Connect with us

Banques

RDC : L’État table sur des recettes publiques de l’ordre de 2.281,2 milliards CDF en mars 2026

Published

on

Le  plan de trésorerie prévisionnel du Gouvernement de la République Démocratique du Congo (RDC) pour le mois de mars 2026 projette des recettes publiques de l’ordre de 2.281,2 milliards de francs congolais (CDF), soit environ 924,6 millions USD au taux budgétaire moyen de 2.467,0 de CDF pour un dollar américain, renseigne la note de conjoncture de la Banque Centrale du Congo arrêtée au 13 mars courant.

En parallèle, les dépenses prévisionnelles du Gouvernement congolais pour la période indiquée sont estimées à 2.960,1 milliards de francs congolais (CDF), soit 1,1 milliard de dollars américains, laissant apparaître un déficit significatif à financer.

En analysant ce document de la Banque Centrale du Congo, le déficit prévisionnel mensuel, pour ce mois de mars, devrait s’établir à 678,9 milliards de CDF, équivalant à 275 millions de dollars.

Ces prévisions traduisent la poursuite des tensions sur les finances publiques congolaises, dans un contexte où les besoins de financement de l’État demeurent élevés, notamment pour couvrir les charges courantes et les investissements prioritaires.

D’après les différents rapports de la BCC, les deux premiers mois de l’année 2026 ont été marqués par une mobilisation des ressources publiques principalement soutenue par les recettes fiscales, en particulier les impôts directs et indirects.
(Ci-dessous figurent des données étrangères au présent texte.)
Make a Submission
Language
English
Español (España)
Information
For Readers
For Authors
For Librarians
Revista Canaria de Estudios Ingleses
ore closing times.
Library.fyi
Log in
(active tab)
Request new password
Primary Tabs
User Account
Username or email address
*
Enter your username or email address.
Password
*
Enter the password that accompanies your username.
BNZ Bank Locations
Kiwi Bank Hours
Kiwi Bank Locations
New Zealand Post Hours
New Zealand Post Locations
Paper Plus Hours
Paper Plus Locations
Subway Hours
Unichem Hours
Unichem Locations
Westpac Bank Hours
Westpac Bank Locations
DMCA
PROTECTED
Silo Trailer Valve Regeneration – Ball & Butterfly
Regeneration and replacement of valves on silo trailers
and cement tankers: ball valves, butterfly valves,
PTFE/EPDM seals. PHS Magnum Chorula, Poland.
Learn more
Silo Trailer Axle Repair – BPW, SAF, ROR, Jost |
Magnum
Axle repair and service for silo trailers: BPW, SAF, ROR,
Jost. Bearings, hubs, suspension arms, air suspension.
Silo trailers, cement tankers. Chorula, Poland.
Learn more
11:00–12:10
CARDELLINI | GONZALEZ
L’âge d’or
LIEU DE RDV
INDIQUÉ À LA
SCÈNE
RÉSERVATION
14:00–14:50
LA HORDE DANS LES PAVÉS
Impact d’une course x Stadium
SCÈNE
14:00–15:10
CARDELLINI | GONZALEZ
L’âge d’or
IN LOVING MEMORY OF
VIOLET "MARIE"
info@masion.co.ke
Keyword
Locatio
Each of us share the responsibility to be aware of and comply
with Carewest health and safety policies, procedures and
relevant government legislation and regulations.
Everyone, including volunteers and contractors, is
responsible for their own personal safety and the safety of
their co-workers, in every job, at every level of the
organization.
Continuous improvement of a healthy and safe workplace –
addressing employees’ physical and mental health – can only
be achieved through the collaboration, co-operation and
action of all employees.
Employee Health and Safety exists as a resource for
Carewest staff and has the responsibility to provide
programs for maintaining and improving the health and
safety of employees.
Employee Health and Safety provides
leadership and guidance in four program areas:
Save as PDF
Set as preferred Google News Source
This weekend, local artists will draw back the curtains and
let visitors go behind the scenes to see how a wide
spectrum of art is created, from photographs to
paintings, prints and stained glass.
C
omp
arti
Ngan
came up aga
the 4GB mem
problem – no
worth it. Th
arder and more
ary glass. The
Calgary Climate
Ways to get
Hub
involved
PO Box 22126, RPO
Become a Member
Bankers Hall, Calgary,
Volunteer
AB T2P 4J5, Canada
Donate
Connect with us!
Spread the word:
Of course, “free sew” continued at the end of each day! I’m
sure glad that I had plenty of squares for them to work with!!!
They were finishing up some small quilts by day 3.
Cette dynamique confirme le rôle central de l’administration fiscale dans l’alimentation du budget de l’État.

Cependant, malgré cette contribution, les performances globales restent en deçà des attentes.

Les services d’assiette n’ont pas pleinement atteint les assignations budgétaires fixées, ce qui limite la capacité du Trésor à équilibrer ses comptes.

Pour le mois de février 2026, le plan de trésorerie prévoyait déjà un déséquilibre entre recettes et dépenses.

Les recettes programmées s’élevaient à 1.953,5 milliards de CDF, contre des dépenses estimées à 2.718,0 milliards de CDF.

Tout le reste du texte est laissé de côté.